* PARTS OF THE EXERCISE:
1 > Answer the following questions using the article on Levi's and Origin USA.
(a) What share of political donations from Levi's C-suite executive team and board of directors went to Democrats, and over what period?
(b) What score out of 100 does Origin USA receive on the Woke Scale?
(c) Who co-founded Origin USA?
2 > Write the next part of the article on Levi's and alternative denim brands, starting after its final sentence.

* SELECTED EXCERPT:
*** Block opens ***

A company comfortable showing a star executive the exit for stepping outside the approved narrative is a company where viewpoint diversity is not exactly thriving. It's a useful reminder that "inclusion," in practice, frequently excludes the roughly half of the country that holds traditional or conservative views.
The Politics: 91.7% to Democrats
Levi's likes to frame its activism as nonpartisan corporate citizenship. The donation record tells a different story. According to data the 1792 Exchange provided to the National Center, 91.7% of political donations from Levi's C-suite executive team and board of directors went to Democrats over the period covering 2010 to the present.
That's not a company trying to represent a diverse customer base that includes tens of millions of Republicans and independents. That's a leadership team writing checks almost exclusively to one side — and then asking conservative shoppers to help fund the operation, one $98 pair of jeans at a time.
What to Wear Instead: Woke-Free Denim
The good news? You don't have to choose between great American denim and your values. The single best swap is Origin USA, which scores a clean 0 out of 100 on our Woke Scale — the polar opposite of Levi's.
Co-founded by retired Navy SEAL and bestselling author Jocko Willink, Origin USA manufactures its jeans, boots, and apparel start-to-finish on American soil — from the cotton to the cut-and-sew. The company publishes no ESG report, runs no public DEI program, sponsors no Pride campaigns, doesn't participate in the HRC index, and isn't a CEO Action signatory. It just makes durable, made-in-the-USA gear and stays focused on the product. For a denim icon that wears its politics on its sleeve, Origin is the cleanest available alternative.

*** Block closes ***

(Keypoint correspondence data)
*** Block opens ***

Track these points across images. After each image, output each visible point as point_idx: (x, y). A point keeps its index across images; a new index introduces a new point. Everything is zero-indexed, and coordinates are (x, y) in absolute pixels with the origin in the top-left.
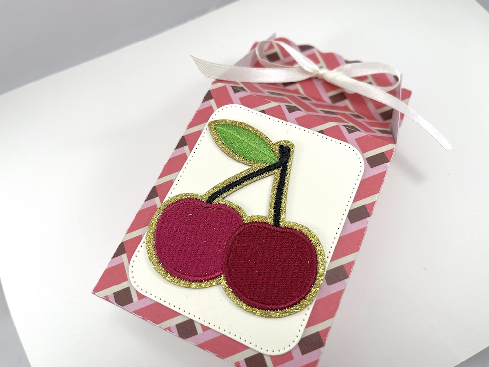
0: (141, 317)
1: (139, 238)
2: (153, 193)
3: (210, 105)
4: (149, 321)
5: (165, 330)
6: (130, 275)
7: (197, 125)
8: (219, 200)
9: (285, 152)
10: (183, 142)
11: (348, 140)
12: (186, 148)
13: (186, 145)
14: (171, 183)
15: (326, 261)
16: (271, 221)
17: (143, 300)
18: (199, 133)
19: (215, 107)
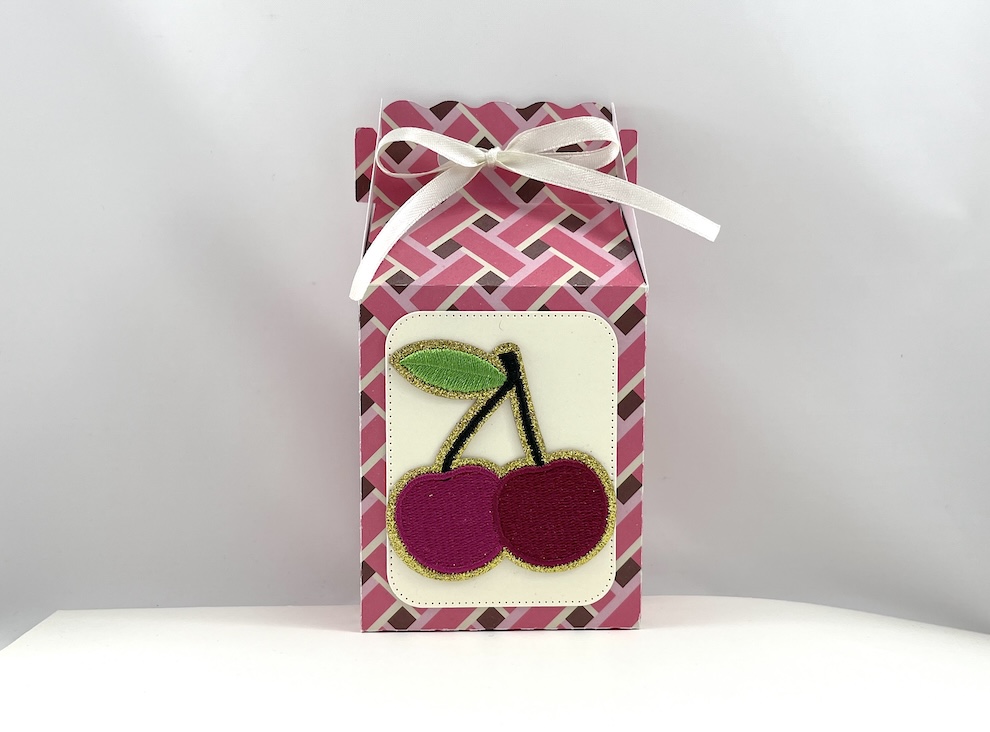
1: (382, 549)
2: (367, 487)
3: (374, 329)
5: (467, 630)
6: (397, 594)
8: (456, 463)
9: (510, 360)
10: (366, 402)
11: (585, 307)
12: (375, 407)
13: (373, 403)
14: (382, 464)
15: (613, 480)
16: (531, 461)
17: (425, 614)
18: (381, 379)
19: (383, 329)
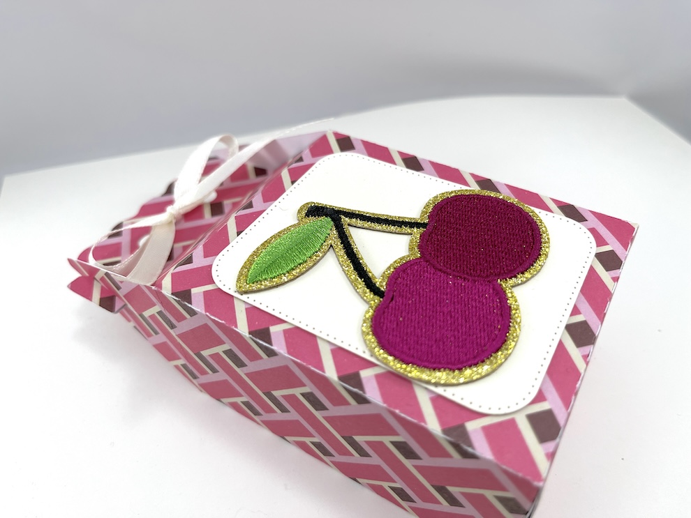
0: (573, 397)
3: (202, 294)
4: (578, 385)
5: (587, 363)
7: (235, 312)
13: (268, 330)
18: (252, 310)
19: (209, 287)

*** Block closes ***

* ANSWERS FOR EACH ITEM:
1 >
(a) 91.7%, over the period from 2010 to the present.
(b) 0 out of 100.
(c) Retired Navy SEAL and bestselling author Jocko Willink.

2 >
Prefer to browse more options? The Buy Woke Free directory tracks dozens of "not woke" apparel makers — from American-made workwear brands to small family-owned shops — so you can rebuild your closet without funding the next shareholder vote to keep DEI alive.
The Bottom Line
"Go woke, go broke" has claimed plenty of scalps, and the smart money in 2026 is racing for the exits. Levi Strauss & Co. is the rare blue-chip brand betting the opposite way — that its progressive identity is worth more than the conservative customers it's willing to alienate. Maybe it is. But every consumer gets a vote, too, and that vote is cast at the register.
A perfect 100 woke score isn't an accident. For Levi's, it's the whole strategy. Shop accordingly.